Le fisc est une administration à part, il est pas là pour faire du pénal

Selon l’AFP, Axel Loustau, le trésorier de Jeanne, mis en examen dans l'enquête sur le financement des campagnes du Front national (FN) en 2012, a confirmé le montant : «On est dans cette gamme-là.» Néanmoins, il s’étonne que l'administration fiscale ait décrété que Jeanne est une société. «On est comme n'importe quel contribuable sous le coup d'un contrôle fiscal, car l'administration a décrété qu'on avait une activité soumise à TVA. C'est dingue fiscalement de nous reprocher ça», a-t-il déclaré, avant d'ajouter : «Oui, il y avait une particularité de Jeanne, qui faisait que ça ne devait pas être fiscalisé». Cette demande de redressement est selon lui «appuyée sur la procédure pénale», celle dont il fait l'objet. «On voit d'où ça vient, sauf qu'on n'est pas condamnés pénalement, le fisc est une administration à part, il est pas là pour faire du pénal», s'indigne le conseiller régional.

Jeanne et l'enquête 

Des proches de Marine Le Pen ont créé l’association «Jeanne», un micro-parti politique, sans que ce dernier lui-même n’apparaisse nulle part dans les statuts du FN. Plutôt que de professer des idées politiques, l'association a pour vocation de mettre en lien les candidats frontistes aux élections et des prestataires liés à leur campagne.

Selon Le Monde, plus de 8 millions d'euros ont transité par le micro-parti en 2012 lors de la campagne présidentielle de Marine Le Pen, et 630 000 euros en 2013, pour diverses charges comme la location de salles ou l'achat de matériel. Or les comptables vérifiant les comptes de «Jeanne» sont des proches de Marine Le Pen. Le commissaire aux comptes du FN Nicolas Crochet était en effet conseiller de la femme politique à l’époque, ce qui alimente les rumeurs de conflits d'intérêt.

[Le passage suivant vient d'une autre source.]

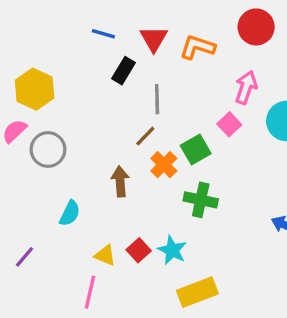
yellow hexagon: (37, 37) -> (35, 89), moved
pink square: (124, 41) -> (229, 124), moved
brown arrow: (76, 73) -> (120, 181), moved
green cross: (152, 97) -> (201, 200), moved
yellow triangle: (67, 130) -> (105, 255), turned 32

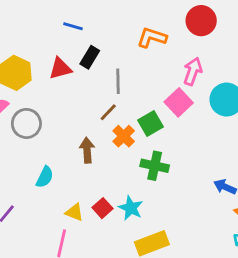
red triangle: (154, 39) -> (60, 69), moved, turned 45
pink square: (229, 124) -> (179, 102), size x1.4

La Commission nationale des comptes de campagne et des financements politiques a fait un signalement qui a mené à l’ouverture d’une information judiciaire en avril 2014. L’enquête menée par les juges financiers Renaud Van Ruymbeke et Aude Buresi cible le FN, jugé pour recel d'abus de biens sociaux et complicité d'escroquerie, «Jeanne» et la société «Riwal», qui conçoit et réalise de nombreux documents de communication politique pour la FN. A la tête de «Riwal», Frédéric Chatillon, un ancien du Groupe union défense, (GUD) proche de Marine Le Pen, aujourd'hui mis en examen. C'est de cette société que «Jeanne» est soupçonnée d'avoir reçu un financement illicite.

Le 5 octobre 2016, les juges d'instruction renvoient en tout dix personnes physiques ou morales devant le tribunal correctionnel, pour des soupçons d’escroquerie, de financement illégal de campagnes électorales, de recel d’abus de biens sociaux ou encore de faux et usages de faux. Marine Le Pen a, quant à elle, bénéficié d'un non-lieu.

Un micro-parti vendeur de kits obligatoires

L’enquête a permis de jeter la lumière sur le mécanisme financier de «Jeanne». S'il était adoubé par le parti, tout candidat aux législatives du FN était obligé d’acheter un kit de campagne, contenant des tracts et des affiches, au prix très élevé de 16 650 euros (valeur estimée par le quotidien Le Parisien : 4 000 euros). Ce kit ne convenait pas aux besoins de tous les candidats mais il n’a pas été adapté pour autant. Fabriqué par la société «Riwal», il était fourni par «Jeanne» qui permettait au candidat de l’acquérir moyennant un prêt rémunéré à 6%.

Selon Mediapart, qui affirme avoir vu les comptes de campagne, ce montage a permis au micro-parti de toucher 19 000 euros en 2012. Une fois les 5% aux élections acquis, l’Etat rembourse la campagne du candidat qui reverse l’argent à «Jeanne», qui elle-même le reverse à «Riwal», après avoir touché des intérêts. Frédéric Chatillon, en particulier, a vu sa société bénéficier, par l’intermédiaire de Jeanne, de fonds public. Ce personnage controversé proche de Marine Le Pen, pouvait ternir la respectabilité du parti en raison de son aura sulfureuse liée à son passé au GUD. Grâce à «Jeanne», son nom n’apparaissait nulle part dans la campagne.

Malgré toutes ces précautions, «Jeanne» est aujourd'hui sous le coup de la justice.